• _About this task_
Give back all of the material below word for word, leaving out the pictures.

• _Input for this task_
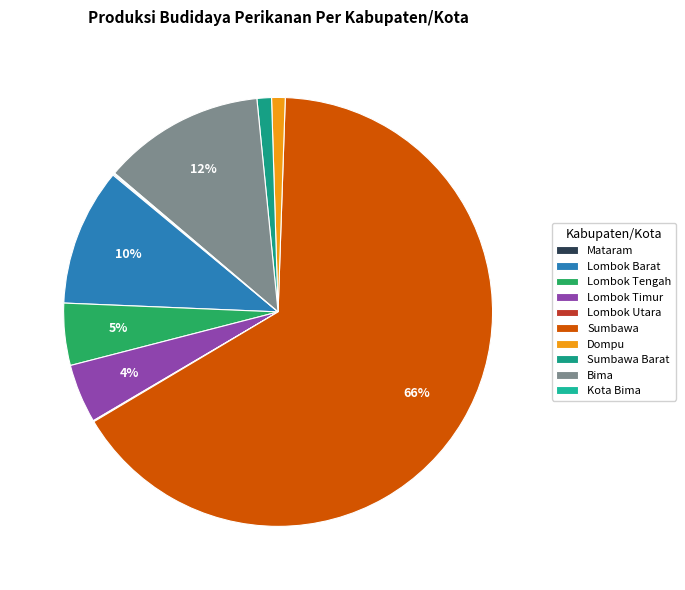

The Lombok Barat slice represents 10% of the pie. True or false?

True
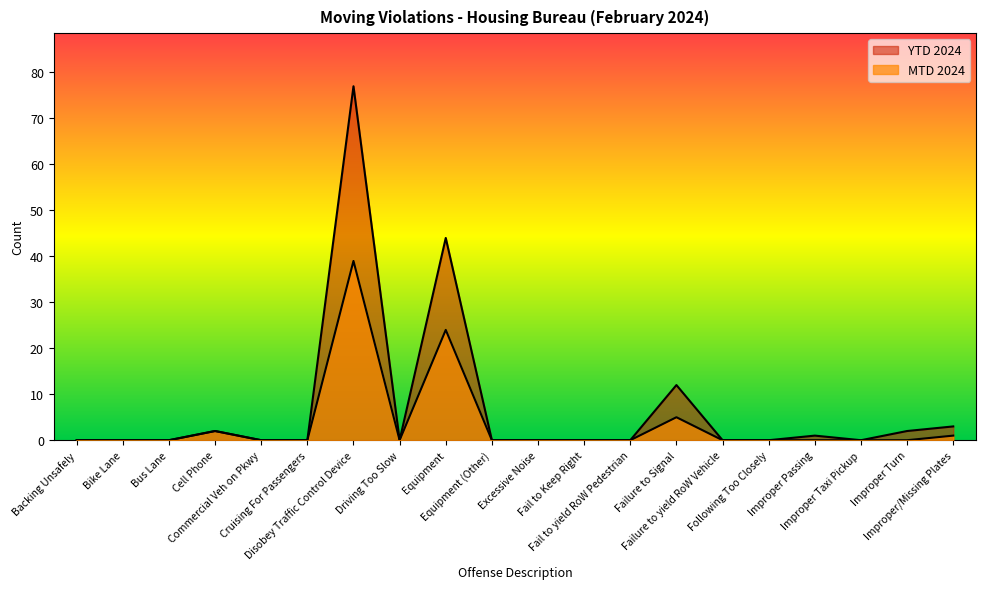

How many lines are shown in the chart?

2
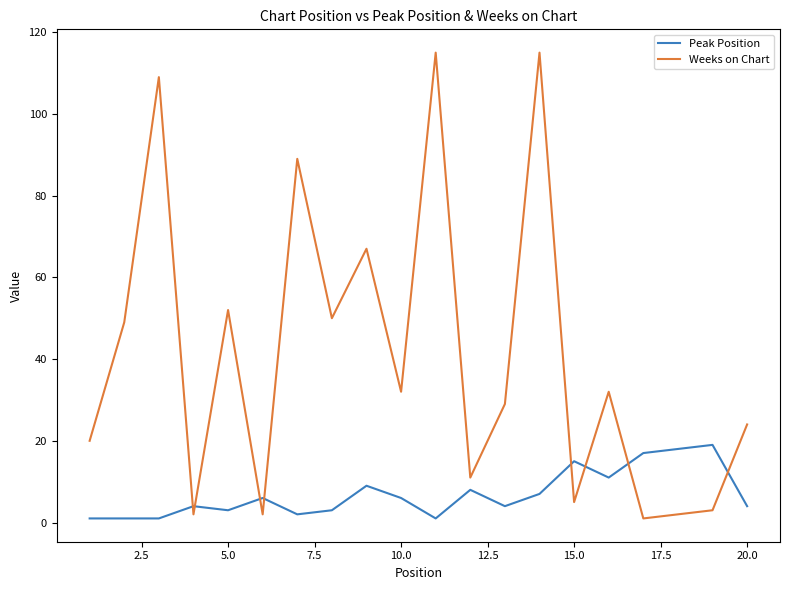

Rank the series by their average value, from highest to lowest.

Weeks on Chart, Peak Position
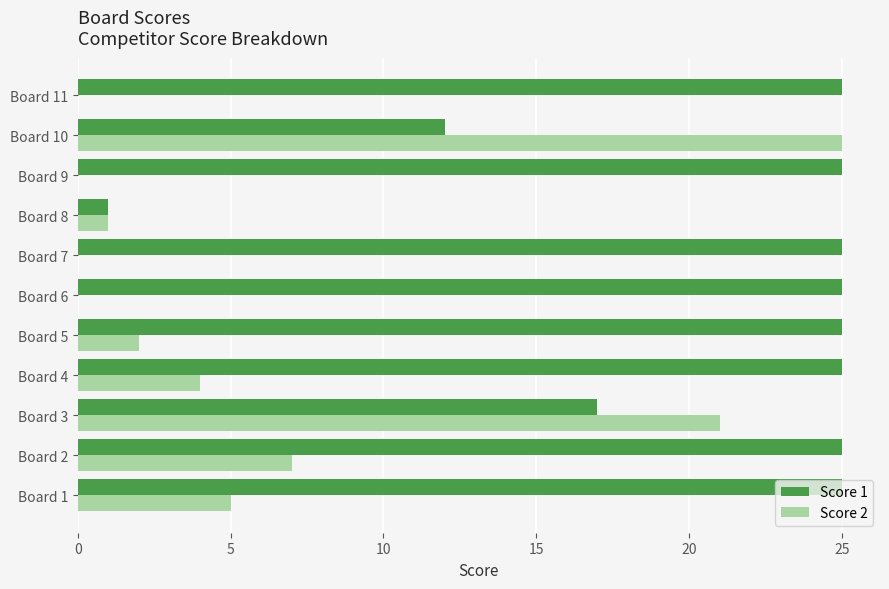

Which series has the largest total across all categories?

Score 1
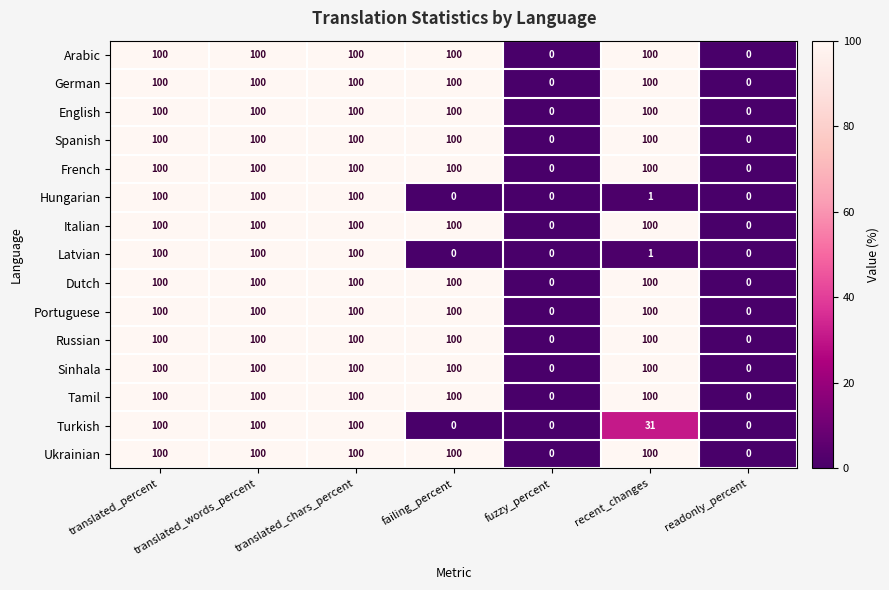

The Hungarian series shows 100 at translated_percent. True or false?

True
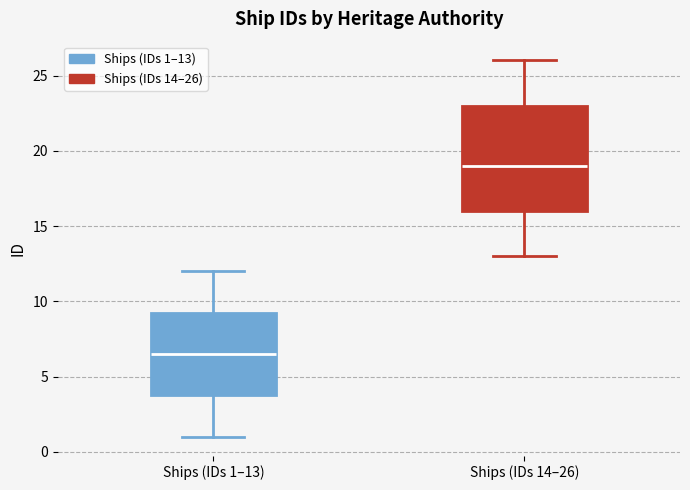

Reading left to right, read every box against the y-axis: the position of its median line, the range the box covers, and the ends of its whiskers. The values are not printed on the chart, so give them approximately, as read against the axis.

Ships (IDs 1–13): median 6.5, box 4.0 to 9.5, whiskers 1.0 to 12.0
Ships (IDs 14–26): median 19.0, box 16.0 to 23.0, whiskers 13.0 to 26.0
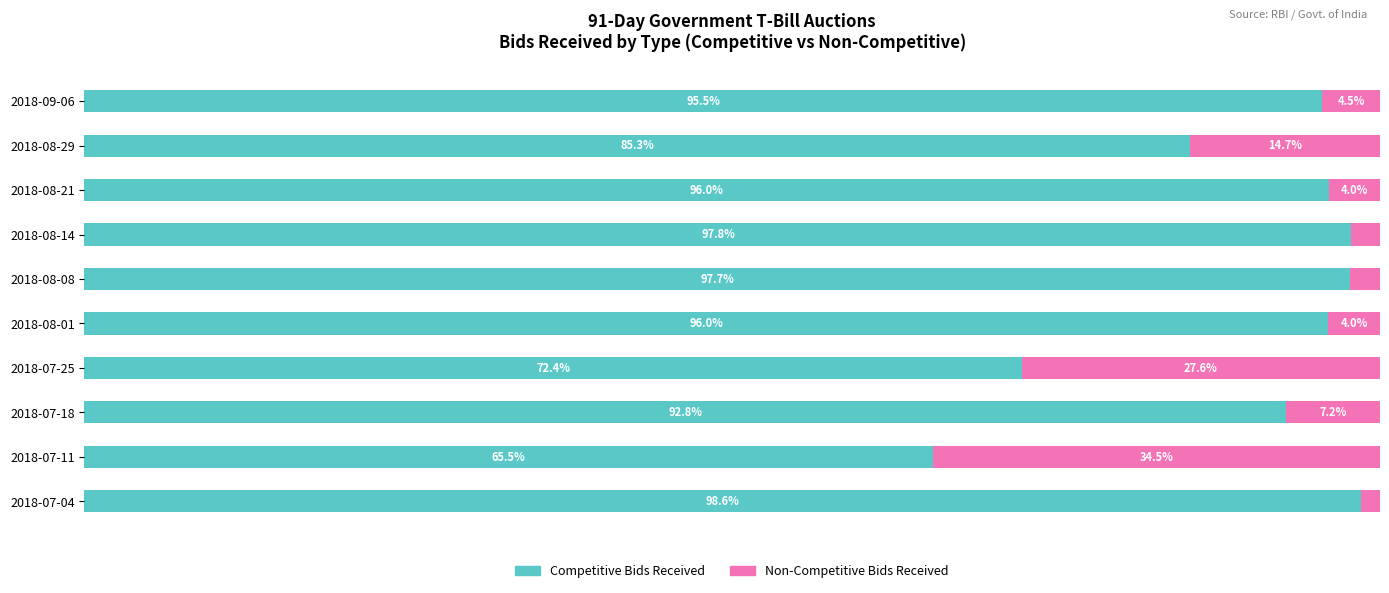

Which category has the highest value in the Competitive Bids Received series?

2018-07-04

• _Answer space_
The Lombok Barat slice represents 10% of the pie. True or false?

True

How many lines are shown in the chart?

2

Rank the series by their average value, from highest to lowest.

Weeks on Chart, Peak Position

Which series has the largest total across all categories?

Score 1

The Hungarian series shows 100 at translated_percent. True or false?

True

Reading left to right, read every box against the y-axis: the position of its median line, the range the box covers, and the ends of its whiskers. The values are not printed on the chart, so give them approximately, as read against the axis.

Ships (IDs 1–13): median 6.5, box 4.0 to 9.5, whiskers 1.0 to 12.0
Ships (IDs 14–26): median 19.0, box 16.0 to 23.0, whiskers 13.0 to 26.0

Which category has the highest value in the Competitive Bids Received series?

2018-07-04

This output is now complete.